Brief: Using only the entries below, output the lines starting at the one containing "sua insaputa l'uomo" and ending at the one containing "uyum sağlamak süreci daha verimli kılıyor.", exactly and inclusive of both, omitting the pictures.

-=-=-=-=-

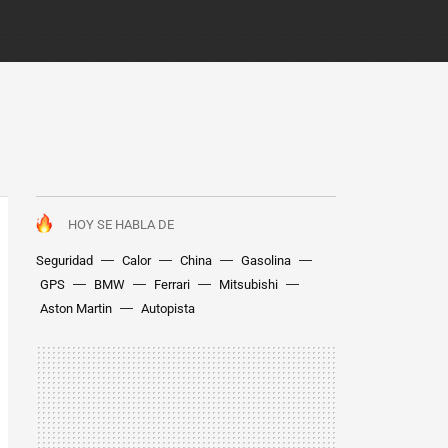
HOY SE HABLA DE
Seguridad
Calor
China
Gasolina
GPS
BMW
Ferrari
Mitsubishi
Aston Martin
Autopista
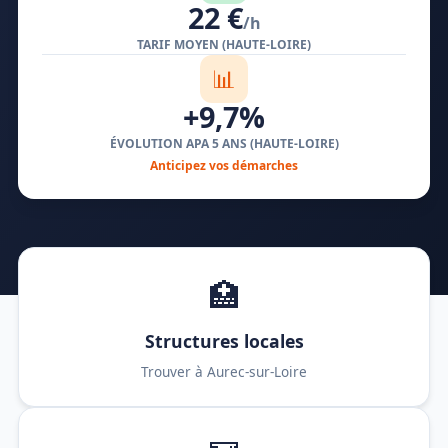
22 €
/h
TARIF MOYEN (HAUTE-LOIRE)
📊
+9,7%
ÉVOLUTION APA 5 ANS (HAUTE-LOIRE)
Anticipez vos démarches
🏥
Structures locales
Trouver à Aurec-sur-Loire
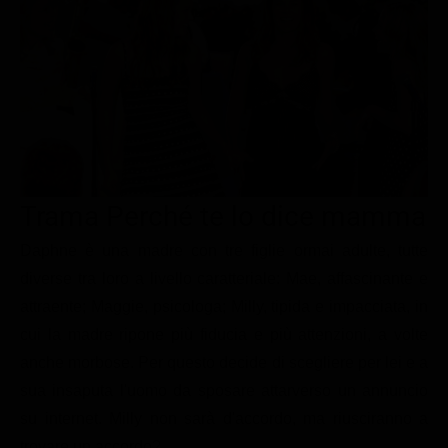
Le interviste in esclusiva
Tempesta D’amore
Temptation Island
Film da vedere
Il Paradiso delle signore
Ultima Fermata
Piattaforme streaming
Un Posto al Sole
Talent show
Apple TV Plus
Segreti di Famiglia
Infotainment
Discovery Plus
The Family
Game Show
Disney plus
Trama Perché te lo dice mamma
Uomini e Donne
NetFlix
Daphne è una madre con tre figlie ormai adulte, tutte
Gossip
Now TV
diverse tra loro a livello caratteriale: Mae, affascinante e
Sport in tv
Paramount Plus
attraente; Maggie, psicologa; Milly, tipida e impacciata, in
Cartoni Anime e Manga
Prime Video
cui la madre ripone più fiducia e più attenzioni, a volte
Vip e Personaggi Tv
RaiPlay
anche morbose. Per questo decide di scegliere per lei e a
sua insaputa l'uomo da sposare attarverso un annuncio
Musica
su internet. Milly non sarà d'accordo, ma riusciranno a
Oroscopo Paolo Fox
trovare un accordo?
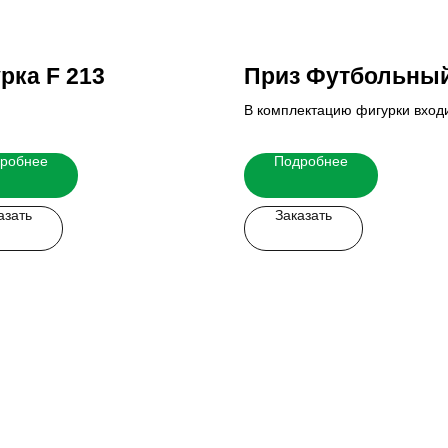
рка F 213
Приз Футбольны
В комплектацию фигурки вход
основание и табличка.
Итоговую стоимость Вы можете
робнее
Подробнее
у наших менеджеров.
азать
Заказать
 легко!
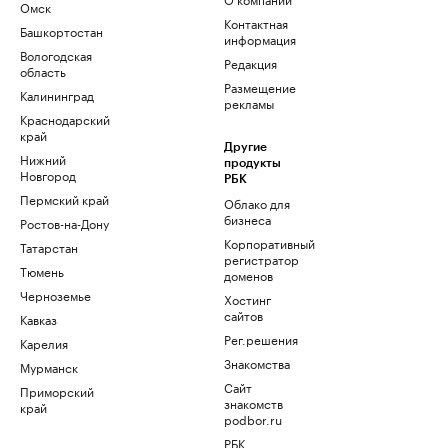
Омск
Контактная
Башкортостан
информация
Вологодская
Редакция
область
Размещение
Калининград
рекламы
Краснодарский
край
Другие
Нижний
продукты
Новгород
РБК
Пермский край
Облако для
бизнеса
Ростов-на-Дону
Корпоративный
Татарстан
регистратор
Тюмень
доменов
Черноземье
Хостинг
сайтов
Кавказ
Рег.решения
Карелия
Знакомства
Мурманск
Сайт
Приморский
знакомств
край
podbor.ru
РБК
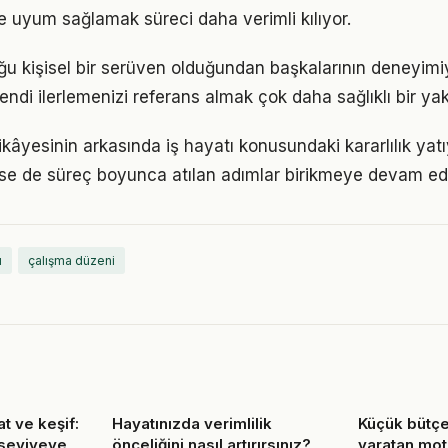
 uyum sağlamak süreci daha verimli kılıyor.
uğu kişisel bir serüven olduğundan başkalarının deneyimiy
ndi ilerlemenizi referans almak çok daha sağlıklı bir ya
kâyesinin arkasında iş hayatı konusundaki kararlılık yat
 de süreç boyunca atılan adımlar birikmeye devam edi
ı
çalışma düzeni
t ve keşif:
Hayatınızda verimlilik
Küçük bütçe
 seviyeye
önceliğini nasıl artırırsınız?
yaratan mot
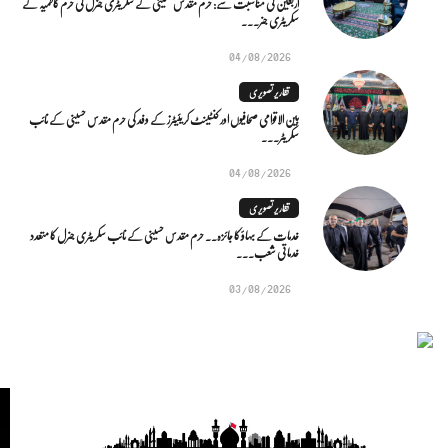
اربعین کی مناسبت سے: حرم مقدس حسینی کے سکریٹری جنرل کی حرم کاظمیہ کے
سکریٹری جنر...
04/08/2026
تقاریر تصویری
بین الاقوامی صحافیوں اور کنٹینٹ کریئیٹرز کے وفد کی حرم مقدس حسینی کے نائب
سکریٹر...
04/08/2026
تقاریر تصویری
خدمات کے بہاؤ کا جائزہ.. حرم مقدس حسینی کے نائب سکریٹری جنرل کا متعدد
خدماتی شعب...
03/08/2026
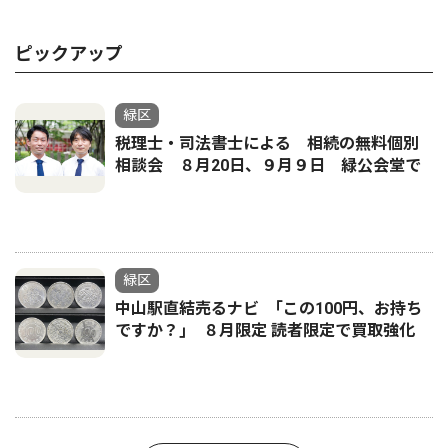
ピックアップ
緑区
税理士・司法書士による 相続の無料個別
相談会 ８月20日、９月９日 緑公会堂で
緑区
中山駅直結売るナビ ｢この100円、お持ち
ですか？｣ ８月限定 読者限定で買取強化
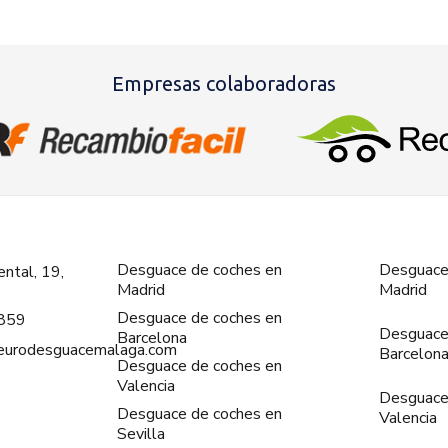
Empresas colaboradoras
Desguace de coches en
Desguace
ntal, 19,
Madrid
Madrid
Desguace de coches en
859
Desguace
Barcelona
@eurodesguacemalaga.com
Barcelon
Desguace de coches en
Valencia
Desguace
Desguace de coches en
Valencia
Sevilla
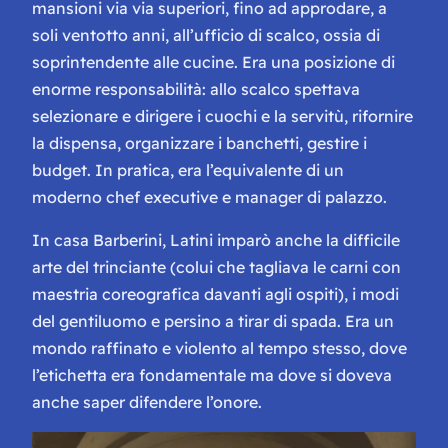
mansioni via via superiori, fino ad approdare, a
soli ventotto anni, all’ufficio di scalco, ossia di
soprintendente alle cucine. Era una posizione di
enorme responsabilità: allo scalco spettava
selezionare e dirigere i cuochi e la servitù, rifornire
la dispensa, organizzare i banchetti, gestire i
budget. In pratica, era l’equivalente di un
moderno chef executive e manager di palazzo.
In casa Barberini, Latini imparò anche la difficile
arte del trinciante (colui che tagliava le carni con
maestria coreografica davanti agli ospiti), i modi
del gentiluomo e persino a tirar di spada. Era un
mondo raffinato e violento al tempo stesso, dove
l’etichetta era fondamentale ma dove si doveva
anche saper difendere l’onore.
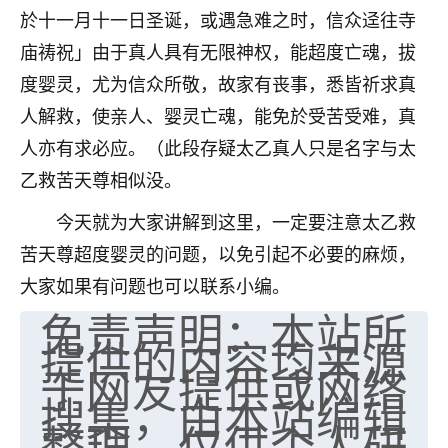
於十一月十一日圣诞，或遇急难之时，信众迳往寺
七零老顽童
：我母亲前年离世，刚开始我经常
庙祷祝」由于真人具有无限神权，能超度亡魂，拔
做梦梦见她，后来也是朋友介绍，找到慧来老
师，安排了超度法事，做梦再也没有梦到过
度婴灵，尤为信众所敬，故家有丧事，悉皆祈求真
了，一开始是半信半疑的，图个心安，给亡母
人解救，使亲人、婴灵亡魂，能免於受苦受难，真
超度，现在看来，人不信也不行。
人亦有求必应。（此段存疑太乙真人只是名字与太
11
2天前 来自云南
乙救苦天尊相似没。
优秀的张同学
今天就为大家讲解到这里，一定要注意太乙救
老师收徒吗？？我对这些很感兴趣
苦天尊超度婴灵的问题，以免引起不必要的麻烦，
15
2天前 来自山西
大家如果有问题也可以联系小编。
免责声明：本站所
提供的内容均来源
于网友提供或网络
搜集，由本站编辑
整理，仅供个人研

-=-=-=-=-

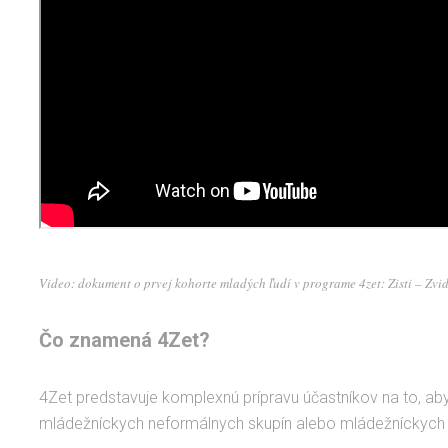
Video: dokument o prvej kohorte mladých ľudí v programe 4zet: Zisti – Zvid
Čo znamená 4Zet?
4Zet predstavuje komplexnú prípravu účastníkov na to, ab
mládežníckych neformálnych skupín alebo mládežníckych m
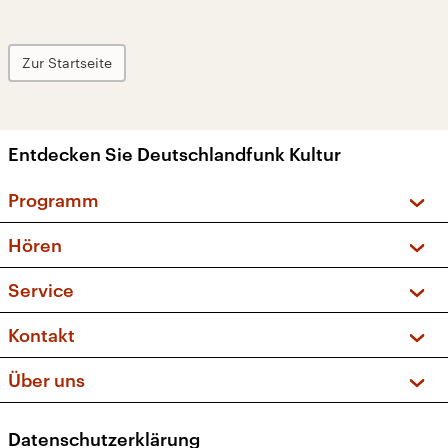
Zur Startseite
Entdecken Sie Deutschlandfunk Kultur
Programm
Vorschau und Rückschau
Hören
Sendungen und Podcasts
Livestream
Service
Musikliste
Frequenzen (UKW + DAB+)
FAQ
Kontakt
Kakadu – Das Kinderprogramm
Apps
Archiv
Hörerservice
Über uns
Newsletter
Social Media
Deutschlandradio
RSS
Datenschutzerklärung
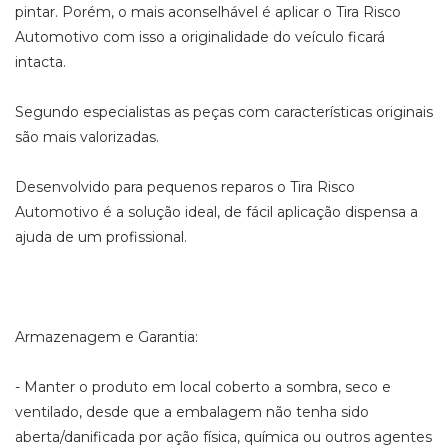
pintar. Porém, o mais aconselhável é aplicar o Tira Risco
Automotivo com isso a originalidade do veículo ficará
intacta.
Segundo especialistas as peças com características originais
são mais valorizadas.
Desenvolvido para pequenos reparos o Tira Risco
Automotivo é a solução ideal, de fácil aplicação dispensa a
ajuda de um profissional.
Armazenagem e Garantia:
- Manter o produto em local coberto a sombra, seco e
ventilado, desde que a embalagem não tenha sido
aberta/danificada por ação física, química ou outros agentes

-=-=-=-=-

Completed task:
sua insaputa l'uomo da sposare attarverso un annuncio
Musica
su internet. Milly non sarà d'accordo, ma riusciranno a
Oroscopo Paolo Fox
trovare un accordo?
рка F 213
Приз Футбольны
В комплектацию фигурки вход
основание и табличка.
Итоговую стоимость Вы можете
робнее
Подробнее
у наших менеджеров.
азать
Заказать
 легко!
Омск
Контактная
Башкортостан
информация
Вологодская
Редакция
область
Размещение
Калининград
рекламы
Краснодарский
край
Другие
Нижний
продукты
Новгород
РБК
Пермский край
Облако для
бизнеса
Ростов-на-Дону
Корпоративный
Татарстан
регистратор
Тюмень
доменов
Черноземье
Хостинг
сайтов
Кавказ
Рег.решения
Карелия
Знакомства
Мурманск
Сайт
Приморский
знакомств
край
podbor.ru
РБК
 uyum sağlamak süreci daha verimli kılıyor.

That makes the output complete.